# Replacement batteries for truglow light?



## arrowhawk (Feb 21, 2003)

I need to replace the batteries on my truglow light.
right now there are 3 L736 made by pako
I e mailed the company and they recomended energizer 392.
I went to cvs drug store to by the batteries and found out that the batteries cost $5.00 per battery.
A new light only cost around $20.00
Were are you guys buying your replacement batteries from and how much does it cost?


----------



## medinarg75 (Jan 16, 2006)

I just buy a new light. Its runs me about 14 dollar. Its cheaper than to buy the replacement batteries.


----------



## Twitch (Oct 14, 2007)

I use size 312 hearing aid batteries in mine. I think they are $6 for a pack of eight, also at CVS.


----------



## NoSecondBest (Jan 18, 2009)

Walmart sells a two pack for $4.98 in the jewlery area. I almost bought the single pack for the same price over in the camera area until I told the lady I needed two. She sent me over and I saved five bucks.


----------



## vwkismet (Jan 2, 2009)

Google is your friend... http://lmgtfy.com/?q=energizer+392

One example of a result: http://www.batteryjunction.com/en392384siox.html

These 392s are $.90 on that first site. I just got a bunch of the 736s online - I think they were $.21 apiece or so. The shipping cost more than the battery.


----------



## Bow (Aug 10, 2003)

I found light batteries on ebay and paid $5 for a sheet of 100.


----------



## arrowhawk (Feb 21, 2003)

vwkismet said:


> Google is your friend... http://lmgtfy.com/?q=energizer+392
> 
> One example of a result: http://www.batteryjunction.com/en392384siox.html
> 
> These 392s are $.90 on that first site. I just got a bunch of the 736s online - I think they were $.21 apiece or so. The shipping cost more than the battery.

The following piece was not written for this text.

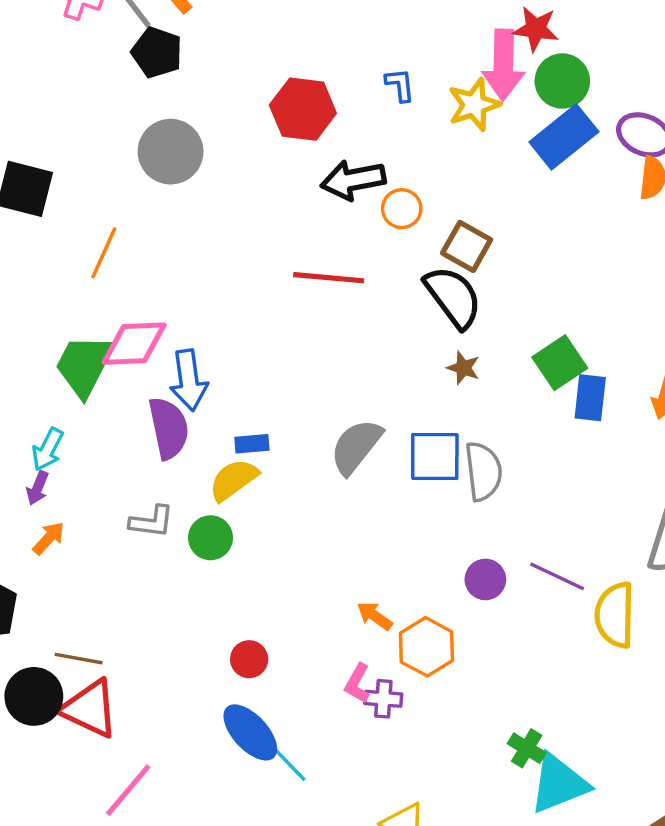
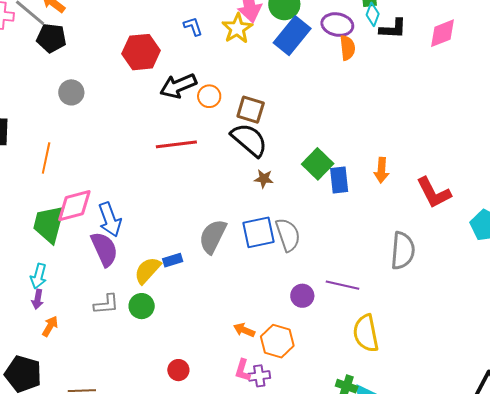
gray circle: (171, 152) -> (71, 92), size x0.7
blue rectangle: (252, 444) -> (173, 260), moved
yellow semicircle: (615, 615) -> (366, 333), moved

Are you using the 736 on the truglow site?
My sight came with a L736 but when I e mailed truglow they replied
392,LR41,192,384 would work they did not enclude L736


----------



## klemsontigers7 (Jul 1, 2008)

Bow said:


> I found light batteries on ebay and paid $5 for a sheet of 100.


Are they the CR2016's? And... did you use them in the Tru-Glo light?


----------



## arrowhawk (Feb 21, 2003)

I bought batteries on line $.27 shipped per battery. They work great
Thanks,


----------



## bamm (May 12, 2006)

There was a guy in the classified 's that had batties.
_Posted via Mobile Device_


----------



## jlh42581 (Oct 21, 2009)

Super old post, bumping this to the top as I was looking for the L736 and the battery listing here is helpful. Found ten maxell on ebay for $7. Cheaper ones can be had same place.


----------



## iswandy (Aug 18, 2007)

Super old post, bumping this to the top as I was looking for the L736 PAKKO, that's what I had in my sight light when I bought it. last night I bought MAXELL LR41, they have same size but when I get home and put it on, it doesn't work. no light at all. I put back existing L736 and it's work fine


----------



## deerbum (Oct 16, 2014)

I use the batteries out of finger lights in the light on my CBE- I would think they all use about the same size batteries. They can be found in most thrift stores or online for around $1 for a 3 or 4 pack of lights containing 3 batteries per light.


----------



## iswandy (Aug 18, 2007)

never saw finger lights, it is something like in the picture below?










was it L736? I figure out at ebay they sale it like 20pcs for $3.19 and each one has 3pcs of button battery in it, meaning I will get around 60pcs of battery for $3.19 if I buy those 20pcs of finger lights. In other side, I saw PAKKO L736 battery price is around $7.40 per 10pcs


----------



## Riverboy1 (Dec 16, 2016)

*Truglow*



Twitch said:


> I use size 312 hearing aid batteries in mine. I think they are $6 for a pack of eight, also at CVS.


This worked for me. Thanks


----------